> PROBLEM TO WORK ON
Search the data below for "wrist" and report how many lines contain it, with no other text.

(Stored entries)
= = =

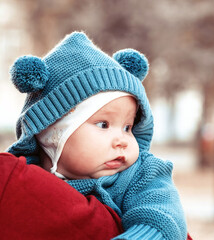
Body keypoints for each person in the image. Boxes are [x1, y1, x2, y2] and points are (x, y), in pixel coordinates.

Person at [5, 31, 189, 240]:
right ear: (52, 134)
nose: (122, 141)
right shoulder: (23, 178)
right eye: (103, 125)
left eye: (127, 127)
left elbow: (163, 220)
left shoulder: (143, 175)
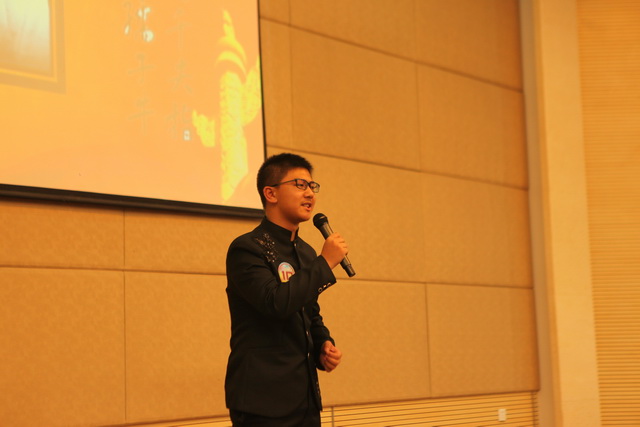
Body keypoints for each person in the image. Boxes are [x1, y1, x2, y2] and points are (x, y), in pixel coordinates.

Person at [225, 153, 347, 426]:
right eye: (299, 185)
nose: (310, 194)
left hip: (305, 399)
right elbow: (275, 303)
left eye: (312, 186)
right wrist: (325, 263)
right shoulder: (247, 248)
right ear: (271, 193)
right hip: (262, 402)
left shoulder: (306, 252)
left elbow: (309, 313)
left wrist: (323, 344)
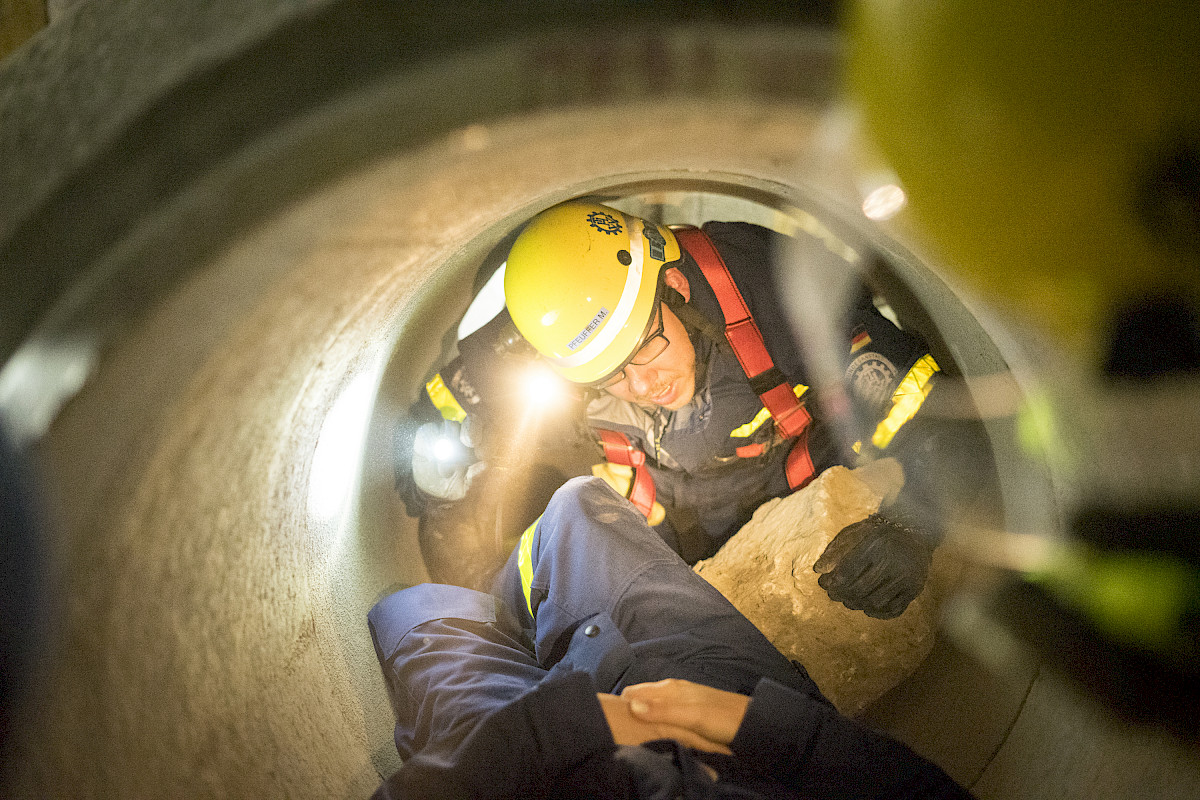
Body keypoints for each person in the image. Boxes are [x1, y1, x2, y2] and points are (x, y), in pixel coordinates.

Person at [397, 200, 992, 619]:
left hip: (795, 495)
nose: (640, 383)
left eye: (645, 348)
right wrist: (424, 425)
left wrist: (916, 526)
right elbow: (470, 378)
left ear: (674, 288)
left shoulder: (776, 291)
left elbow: (930, 405)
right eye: (610, 374)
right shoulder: (565, 330)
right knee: (469, 535)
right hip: (667, 528)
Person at [368, 476, 975, 799]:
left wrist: (563, 724)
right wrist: (737, 715)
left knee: (411, 614)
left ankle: (497, 611)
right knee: (578, 509)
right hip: (737, 729)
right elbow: (906, 786)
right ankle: (513, 600)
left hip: (550, 772)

= = =

> SOLUTION TO THE PROBLEM
6